Again the Indian representative in the group’s meeting in 1993 argued that the term ‘indigenous’ was inadequate for his country, because the entire population had been living on its land for millennia. All these people were ‘indigenous’ and any attempt to make a distinction between indigenous and non-indigenous would be artificial.By refusing to acknowledge that there are indigenous peoples in India, the government evaded all responsibility of awarding the Adivasis rights of first citizens of the nation.

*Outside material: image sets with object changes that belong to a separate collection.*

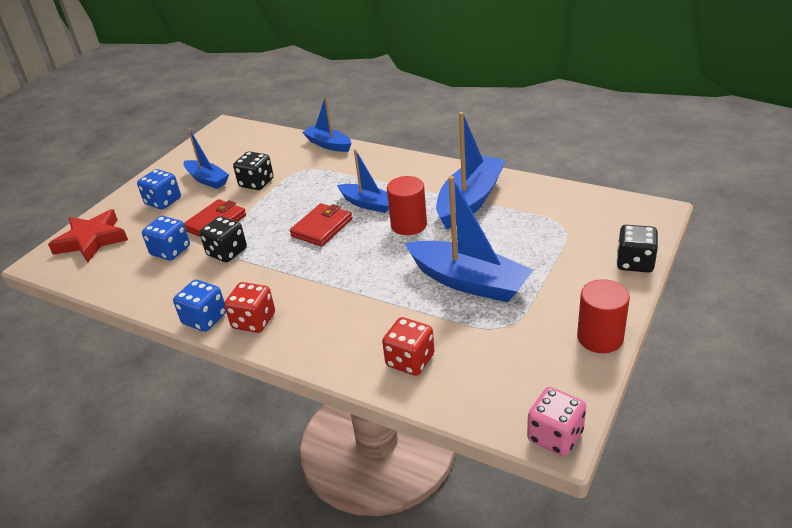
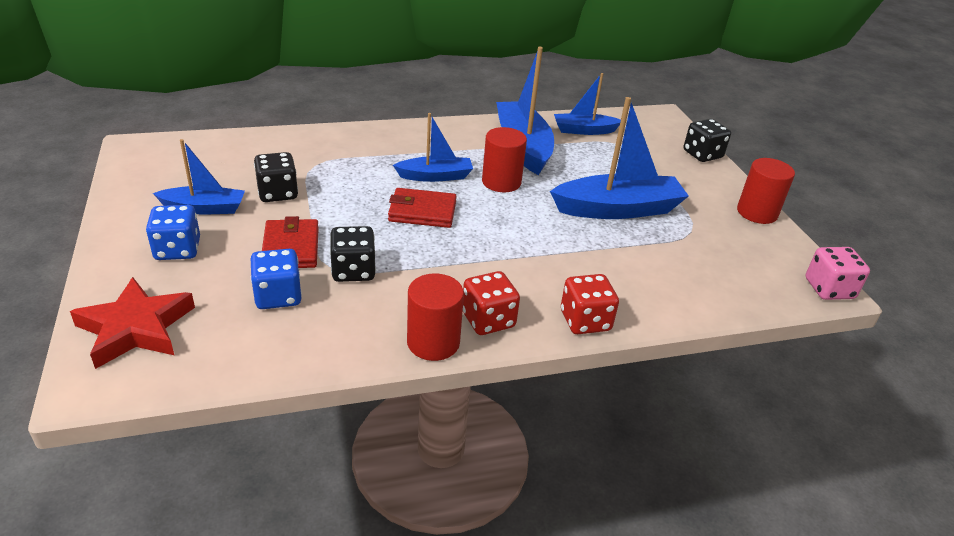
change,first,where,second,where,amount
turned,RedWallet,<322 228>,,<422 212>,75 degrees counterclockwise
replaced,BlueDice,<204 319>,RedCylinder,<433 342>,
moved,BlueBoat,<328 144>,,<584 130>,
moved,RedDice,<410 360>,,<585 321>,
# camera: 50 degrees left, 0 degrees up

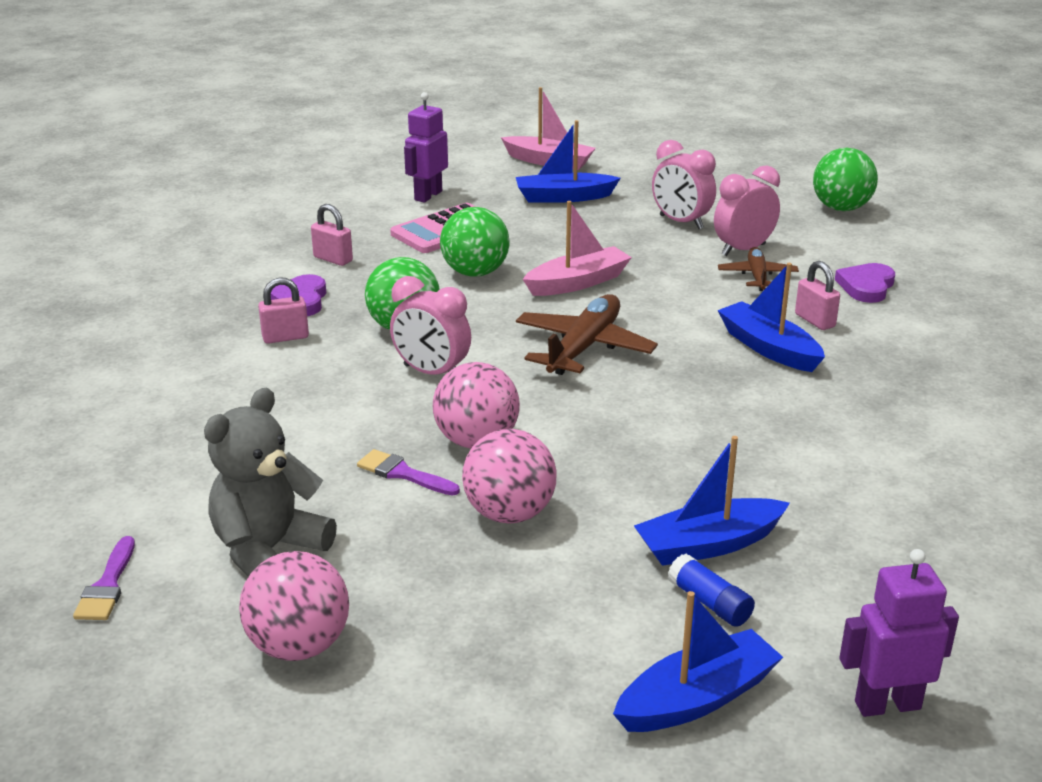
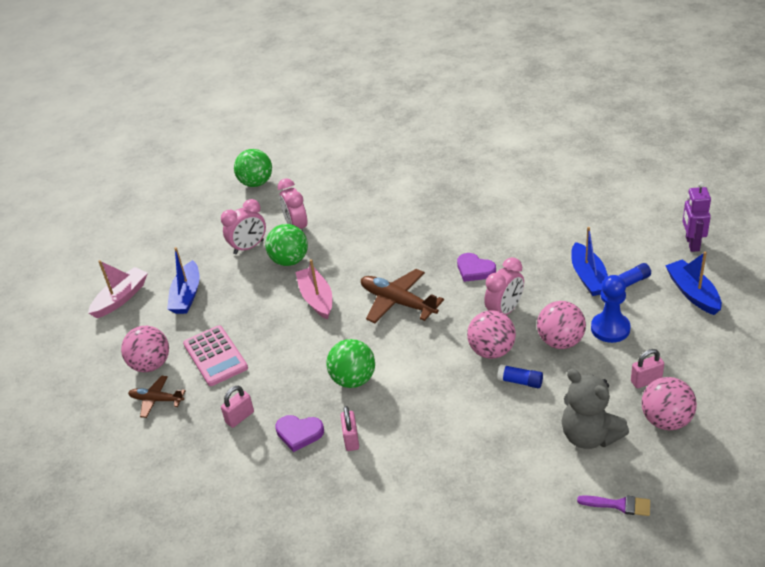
change,first,where,second,where,amount
replaced,PurpleRobot,<428 195>,PinkBall,<151 365>,
moved,BrownPlane,<757 276>,,<156 400>,
moved,GreenBall,<475 273>,,<290 261>,
moved,PurpleHeart,<866 286>,,<475 270>,
moved,PinkClock,<431 373>,,<505 311>,
replaced,PurpleBrush,<403 473>,BlueGlueStick,<520 381>,
added,,,BluePawn,<610 329>,
moved,PinkPadlock,<814 320>,,<646 381>,
removed,BlueBoat,<768 348>,,,
# camera: 75 degrees left, 10 degrees up

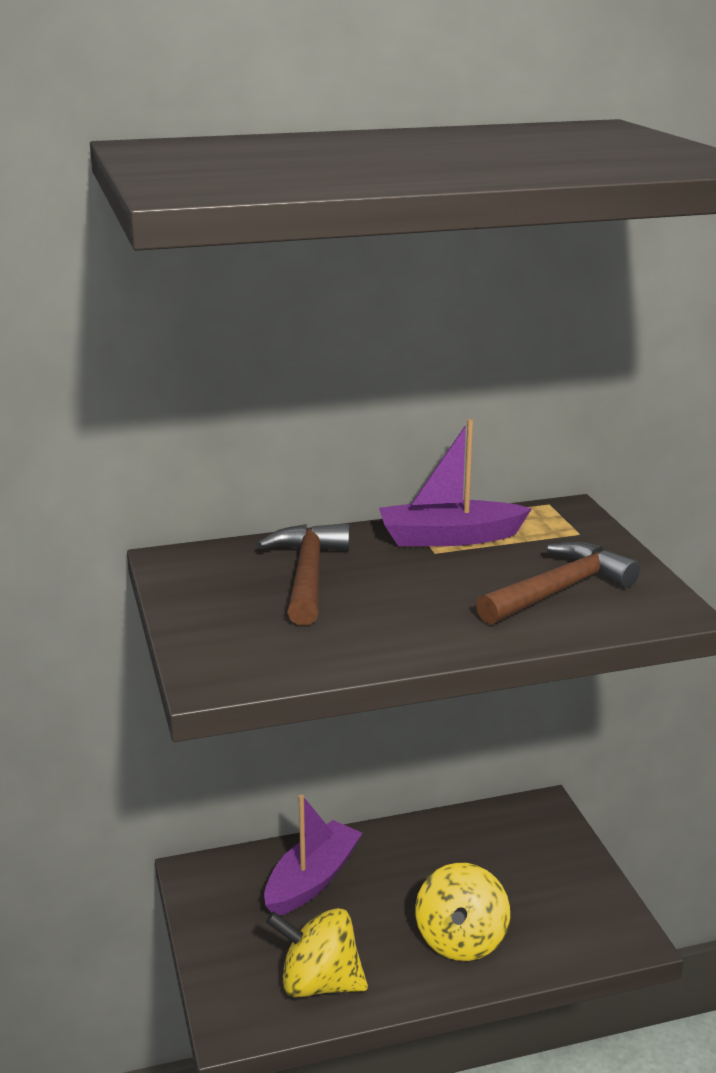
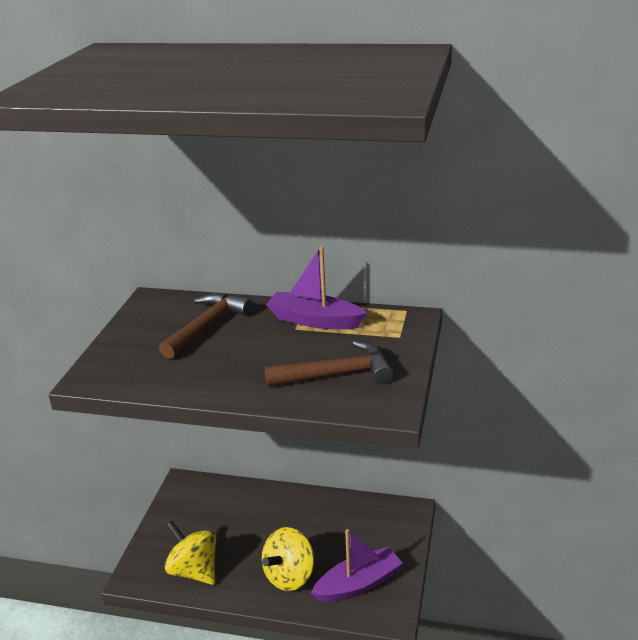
change,first,where,second,where,amount
moved,PurpleBoat,<312 880>,,<358 584>,
# camera: 30 degrees right, 5 degrees up

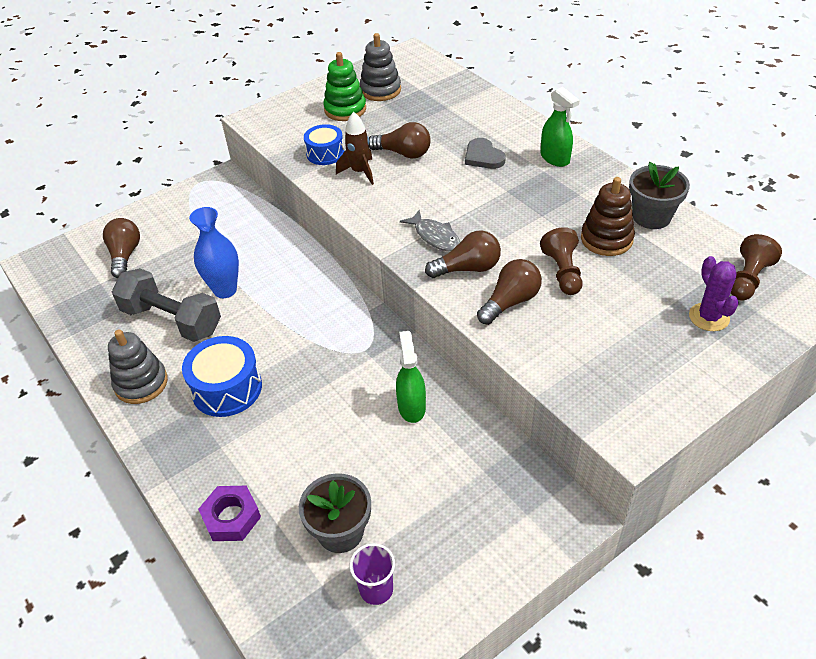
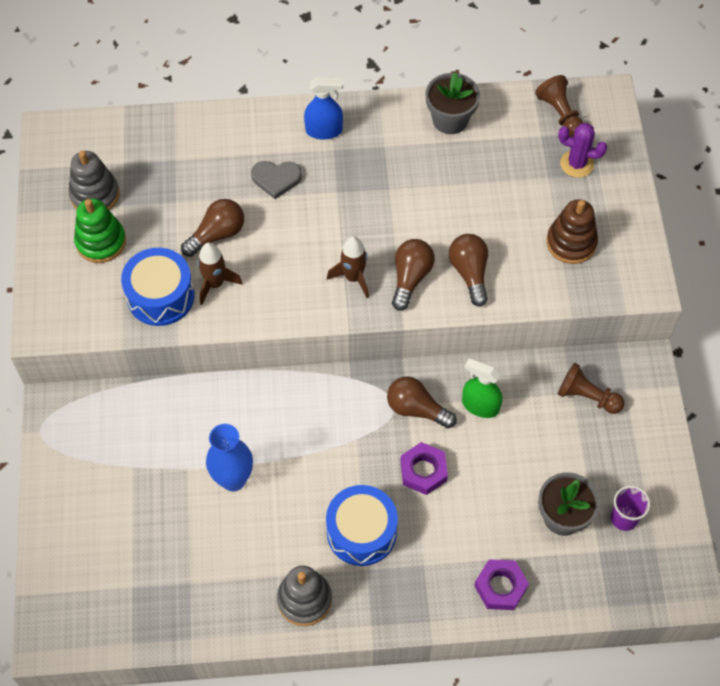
change,first,where,second,where,amount
resized,BlueDrum,<325 153>,,<160 296>,x1.55
recoloured,GreenSprayBottle,<555 158>,BlueSprayBottle,<324 130>,
replaced,GreyFish,<435 236>,BrownRocket,<353 277>,
moved,BrownLightBulb,<125 255>,,<416 409>,
added,,,PurpleNut,<423 471>,
moved,BrownStackingToy,<606 239>,,<571 243>,
moved,BrownPawn,<562 272>,,<587 396>,
removed,GreyDumbbell,<172 320>,,,
# camera: 60 degrees left, 15 degrees up

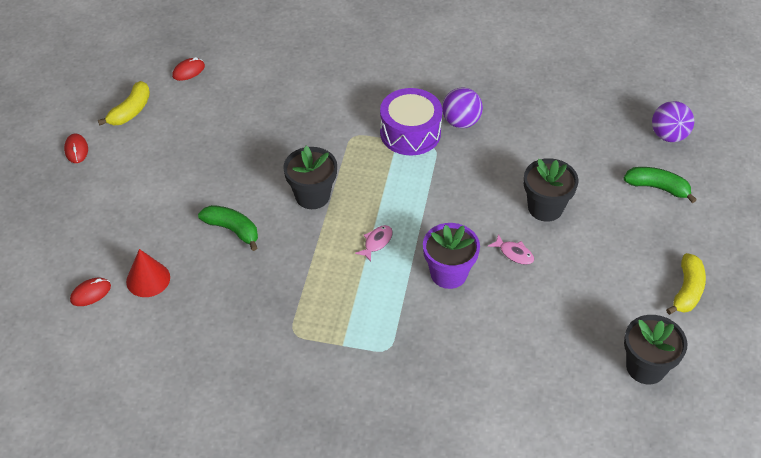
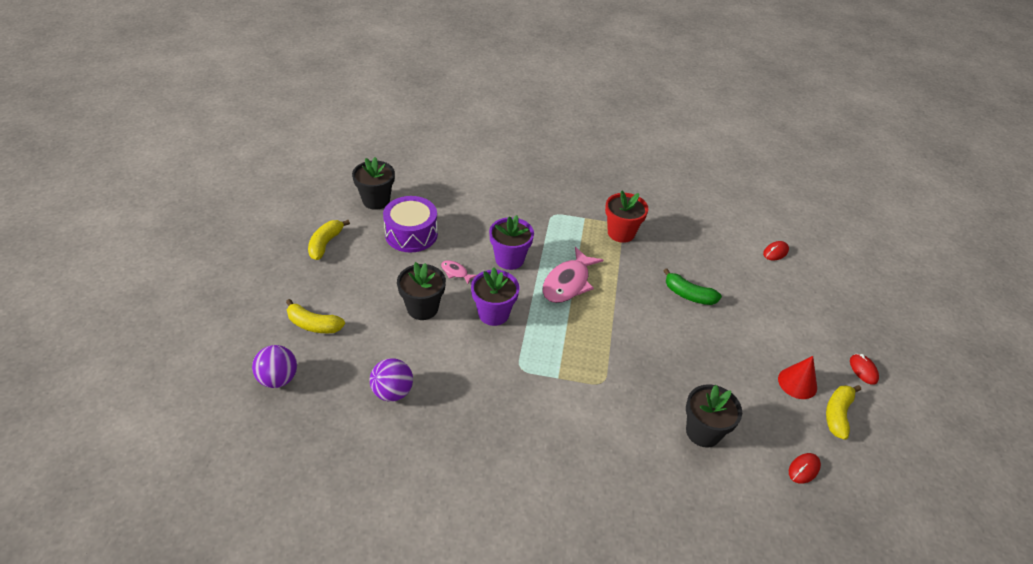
change,first,where,second,where,amount
recoloured,GreenBanana,<657 187>,YellowBanana,<313 325>,
moved,PurpleBall,<461 122>,,<392 392>,
moved,PurpleDrum,<410 133>,,<411 234>,
added,,,PurpleFlowerPot,<493 314>,
resized,PinkFish,<376 242>,,<568 283>,x2.12
added,,,RedFlowerPot,<621 233>,
moved,BlackFlowerPot,<312 196>,,<703 432>,
moved,RedCone,<148 279>,,<797 383>,
# camera: 175 degrees right, 5 degrees down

On January 5, 2011, a momentous judgement by the Supreme Court in dismissing a criminal appeal (Kailas & Ors v State of Maharashtra), in a case of stripping, beating and parading pregnant Nandabai of the Bhil tribe in 1994, placed on record the historical injustice done to India’s Adivasis, aboriginals and indigenous population
The Court framed the case as a typical instance of the manner in which many Indians treat those who are “probably the descendants of the original inhabitants of India”. “These Adivasis make up about 8 per cent of India’s population. They are among the country’s most marginalised and vulnerable communities, with the everyday realities of their lives marked by a high level of poverty, illiteracy, unemployment, disease, and landlessness.” Further stating that “India is broadly a country of immigrants” and that unlike the United States and Canada, both of which are countries of ‘new immigrants,’ India “is a country of old immigrants. Roughly 92 per cent of people in India are descendants of immigrants”. It declared: “It is the duty of all people who love our country to see that no harm is done to the Scheduled Tribes.” Towards the end, it declared: “It is time now to undo the historical injustice to them.”
Adivasi struggles and perspectives come from experiences of discrimination, marginalisation and powerlessness and ours has been one of a long, ongoing call for justice for our rights of restitution and repatriation. Is anyone listening?
The article was earlier published in ‘The New Indian Express – 18th May, 2016’.